• _TEXT SHOWN_
* Begin *

Chaboo and her co-authors — Megan Biesele of the Kalahari Peoples Fund, Robert K. Hitchcock of the University of New Mexico and Andrea Weeks of George Mason University — synthesized historical and anthropological literature and conducted their own fieldwork to better grasp how the San use beetle arrow poisons. 

Michael Kazondunge, Caroline Chaboo, Holger Vollbrecht are pictured on the Great Etosha Salt Pan, Etosha National Park, Namibia.
Michael Kazondunge, Caroline Chaboo, Holger Vollbrecht are pictured on the Great Etosha Salt Pan, Etosha National Park, Namibia.

* End *

• _INFORMATION SHOWN_

* Begin *

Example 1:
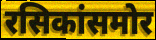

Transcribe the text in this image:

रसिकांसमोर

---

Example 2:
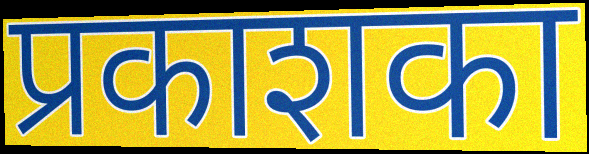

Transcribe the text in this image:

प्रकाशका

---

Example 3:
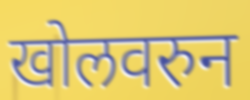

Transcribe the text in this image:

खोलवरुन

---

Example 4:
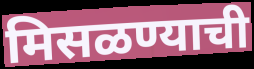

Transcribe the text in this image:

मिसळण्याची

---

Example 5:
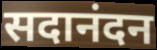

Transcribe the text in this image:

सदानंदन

* End *
* Begin *

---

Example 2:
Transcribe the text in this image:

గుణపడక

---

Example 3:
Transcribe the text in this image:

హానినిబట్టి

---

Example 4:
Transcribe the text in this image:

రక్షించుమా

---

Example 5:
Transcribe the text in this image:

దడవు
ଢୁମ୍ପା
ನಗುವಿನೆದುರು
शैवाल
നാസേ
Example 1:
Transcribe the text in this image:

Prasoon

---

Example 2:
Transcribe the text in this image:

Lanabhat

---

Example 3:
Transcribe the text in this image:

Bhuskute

* End *

• _REQUIRED TASKS_
1 – Name the three co-authors of Chaboo listed in the passage on San arrow poisons, each with the group or school given for them.
2 – From the passage on San arrow poisons, copy the stretch from "Chaboo and her" through "beetle arrow poisons." word for word.
3 – According to the passage on San arrow poisons, where are Michael Kazondunge, Caroline Chaboo and Holger Vollbrecht pictured?

• _ANSWERS IN ORDER_
1 –
- Megan Biesele, Kalahari Peoples Fund
- Robert K. Hitchcock, University of New Mexico
- Andrea Weeks, George Mason University

2 –
Chaboo and her co-authors — Megan Biesele of the Kalahari Peoples Fund, Robert K. Hitchcock of the University of New Mexico and Andrea Weeks of George Mason University — synthesized historical and anthropological literature and conducted their own fieldwork to better grasp how the San use beetle arrow poisons.

3 – On the Great Etosha Salt Pan, Etosha National Park, Namibia.